6. Section 504 of the Rehabilitation Act provides, “No otherwise qualified individual with handicaps in the United States ․ shall, solely by reason of his handicap, be excluded from the participation in, be denied the benefits of, or be subjected to discrimination under any program or activity receiving Federal financial assistance․” (29 U.S.C. § 794.)

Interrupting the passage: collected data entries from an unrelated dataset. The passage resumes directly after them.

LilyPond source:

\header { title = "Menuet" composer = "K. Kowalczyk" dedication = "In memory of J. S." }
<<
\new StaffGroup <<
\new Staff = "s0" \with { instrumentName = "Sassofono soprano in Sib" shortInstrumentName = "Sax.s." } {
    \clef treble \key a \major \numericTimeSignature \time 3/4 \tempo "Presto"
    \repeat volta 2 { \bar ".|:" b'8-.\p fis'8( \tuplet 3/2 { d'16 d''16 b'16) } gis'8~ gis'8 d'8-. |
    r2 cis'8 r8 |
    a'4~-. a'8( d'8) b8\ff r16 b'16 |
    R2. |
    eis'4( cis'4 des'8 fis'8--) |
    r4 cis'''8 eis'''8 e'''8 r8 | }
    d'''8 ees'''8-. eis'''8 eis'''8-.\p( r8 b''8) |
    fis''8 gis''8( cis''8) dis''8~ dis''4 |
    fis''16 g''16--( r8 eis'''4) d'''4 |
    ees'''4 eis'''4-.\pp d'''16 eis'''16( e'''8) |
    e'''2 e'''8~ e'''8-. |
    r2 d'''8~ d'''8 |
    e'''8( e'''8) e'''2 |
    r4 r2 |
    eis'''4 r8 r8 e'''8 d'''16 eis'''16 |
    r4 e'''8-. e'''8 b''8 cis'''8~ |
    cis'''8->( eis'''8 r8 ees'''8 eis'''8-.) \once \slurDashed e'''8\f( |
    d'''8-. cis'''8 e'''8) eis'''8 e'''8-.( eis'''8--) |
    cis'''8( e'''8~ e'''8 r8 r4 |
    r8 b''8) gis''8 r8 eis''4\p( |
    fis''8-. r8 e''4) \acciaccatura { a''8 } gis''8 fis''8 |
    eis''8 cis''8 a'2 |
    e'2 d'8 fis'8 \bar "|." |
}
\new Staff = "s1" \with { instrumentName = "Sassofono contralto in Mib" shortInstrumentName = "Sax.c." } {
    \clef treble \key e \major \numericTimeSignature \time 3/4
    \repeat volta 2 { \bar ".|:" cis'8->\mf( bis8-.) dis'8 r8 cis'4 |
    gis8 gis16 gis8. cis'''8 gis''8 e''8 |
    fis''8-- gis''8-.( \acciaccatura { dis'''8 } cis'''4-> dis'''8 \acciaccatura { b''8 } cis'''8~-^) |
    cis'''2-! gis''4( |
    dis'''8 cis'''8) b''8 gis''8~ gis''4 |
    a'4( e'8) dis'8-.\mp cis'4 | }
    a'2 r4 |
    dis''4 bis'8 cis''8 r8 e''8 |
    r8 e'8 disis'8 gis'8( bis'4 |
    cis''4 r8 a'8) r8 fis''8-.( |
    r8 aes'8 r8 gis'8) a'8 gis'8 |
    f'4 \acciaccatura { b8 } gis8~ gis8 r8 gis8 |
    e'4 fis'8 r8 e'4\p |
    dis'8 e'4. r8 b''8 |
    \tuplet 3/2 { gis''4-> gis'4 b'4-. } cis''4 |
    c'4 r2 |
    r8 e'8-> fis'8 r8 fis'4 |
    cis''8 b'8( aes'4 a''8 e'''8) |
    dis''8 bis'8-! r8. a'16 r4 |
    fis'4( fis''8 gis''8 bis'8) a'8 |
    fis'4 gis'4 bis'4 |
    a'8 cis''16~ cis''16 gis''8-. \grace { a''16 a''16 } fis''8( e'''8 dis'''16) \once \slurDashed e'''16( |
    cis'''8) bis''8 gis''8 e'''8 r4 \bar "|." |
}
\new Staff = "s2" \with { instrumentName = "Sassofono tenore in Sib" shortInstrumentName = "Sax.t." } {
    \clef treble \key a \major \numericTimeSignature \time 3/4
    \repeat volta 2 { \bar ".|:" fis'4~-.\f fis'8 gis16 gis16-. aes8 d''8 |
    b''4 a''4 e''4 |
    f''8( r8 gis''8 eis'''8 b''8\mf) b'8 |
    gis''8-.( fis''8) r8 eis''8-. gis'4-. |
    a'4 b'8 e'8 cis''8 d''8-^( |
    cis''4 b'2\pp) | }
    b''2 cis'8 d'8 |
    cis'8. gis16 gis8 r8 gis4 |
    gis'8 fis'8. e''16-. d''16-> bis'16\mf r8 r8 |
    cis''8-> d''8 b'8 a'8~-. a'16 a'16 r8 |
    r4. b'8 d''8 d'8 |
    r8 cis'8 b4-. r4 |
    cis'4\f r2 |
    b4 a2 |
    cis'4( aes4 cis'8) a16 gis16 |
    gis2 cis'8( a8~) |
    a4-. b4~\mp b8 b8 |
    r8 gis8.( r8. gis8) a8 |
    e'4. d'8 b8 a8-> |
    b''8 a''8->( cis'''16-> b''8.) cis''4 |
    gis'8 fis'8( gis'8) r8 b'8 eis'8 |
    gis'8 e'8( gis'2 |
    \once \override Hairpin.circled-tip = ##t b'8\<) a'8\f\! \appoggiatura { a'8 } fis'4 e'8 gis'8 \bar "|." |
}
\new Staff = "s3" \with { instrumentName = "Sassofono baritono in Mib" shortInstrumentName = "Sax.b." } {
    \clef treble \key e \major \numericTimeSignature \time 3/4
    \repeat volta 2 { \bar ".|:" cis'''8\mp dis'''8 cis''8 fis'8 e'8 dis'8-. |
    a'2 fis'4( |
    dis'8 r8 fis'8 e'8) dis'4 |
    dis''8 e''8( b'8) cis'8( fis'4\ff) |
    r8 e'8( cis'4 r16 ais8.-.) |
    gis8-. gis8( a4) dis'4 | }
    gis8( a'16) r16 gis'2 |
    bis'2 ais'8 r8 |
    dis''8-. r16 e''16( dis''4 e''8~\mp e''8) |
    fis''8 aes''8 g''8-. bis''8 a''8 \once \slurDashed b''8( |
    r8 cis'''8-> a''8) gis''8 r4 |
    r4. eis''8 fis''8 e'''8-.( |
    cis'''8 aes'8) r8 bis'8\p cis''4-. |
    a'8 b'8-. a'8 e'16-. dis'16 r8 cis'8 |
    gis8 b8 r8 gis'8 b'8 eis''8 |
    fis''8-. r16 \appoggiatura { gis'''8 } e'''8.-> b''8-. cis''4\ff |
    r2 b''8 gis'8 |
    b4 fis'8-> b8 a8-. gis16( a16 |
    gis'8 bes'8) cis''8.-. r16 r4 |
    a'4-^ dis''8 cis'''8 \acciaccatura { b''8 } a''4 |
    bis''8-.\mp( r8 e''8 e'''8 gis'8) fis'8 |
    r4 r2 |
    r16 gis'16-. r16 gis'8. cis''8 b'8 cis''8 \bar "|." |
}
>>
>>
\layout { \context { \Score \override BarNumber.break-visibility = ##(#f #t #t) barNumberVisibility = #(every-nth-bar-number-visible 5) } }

7. Section 11136 provides, “Whenever a state agency that administers a program or activity that is funded directly by the state or receives any financial assistance from the state, has reasonable cause to believe that a contractor, grantee, or local agency has violated the provisions of Section 11135, or any regulation adopted to implement such section, the head of the state agency shall notify the contractor, grantee, or local agency of such violation and shall, after considering all relevant evidence, determine whether there is probable cause to believe that a violation of the provisions of Section 11135, or any regulation adopted to implement such section, has occurred. In the event that it is determined that there is probable cause to believe that the provisions of Section 11135, or any regulation adopted to implement such section, have been violated, the head of the state agency shall cause to be instituted a hearing ․ to determine whether a violation has occurred.”
8. The regulations adopted to implement section 11135 provide, similarly to the predecessor statute to the FEHA, “Except as provided in Section 98003, nothing in this Division shall be construed to preclude or restrict a person from judicially enforcing rights accruing under this Division pursuant to California Code of Civil Procedure section 1094.5.” (Cal.Code Regs., tit. 22, § 98003.)
9. Even though we may disagree with the reason for the trial court's decision, we uphold that decision if another theory supported by the record justifies it. (D'Amico v. Board of Medical Examiners (1974) 11 Cal.3d 1, 18–19, 112 Cal.Rptr. 786, 520 P.2d 10.)
DABNEY, Acting Presiding Justice.
HOLLENHORST and TIMLIN, JJ., concur.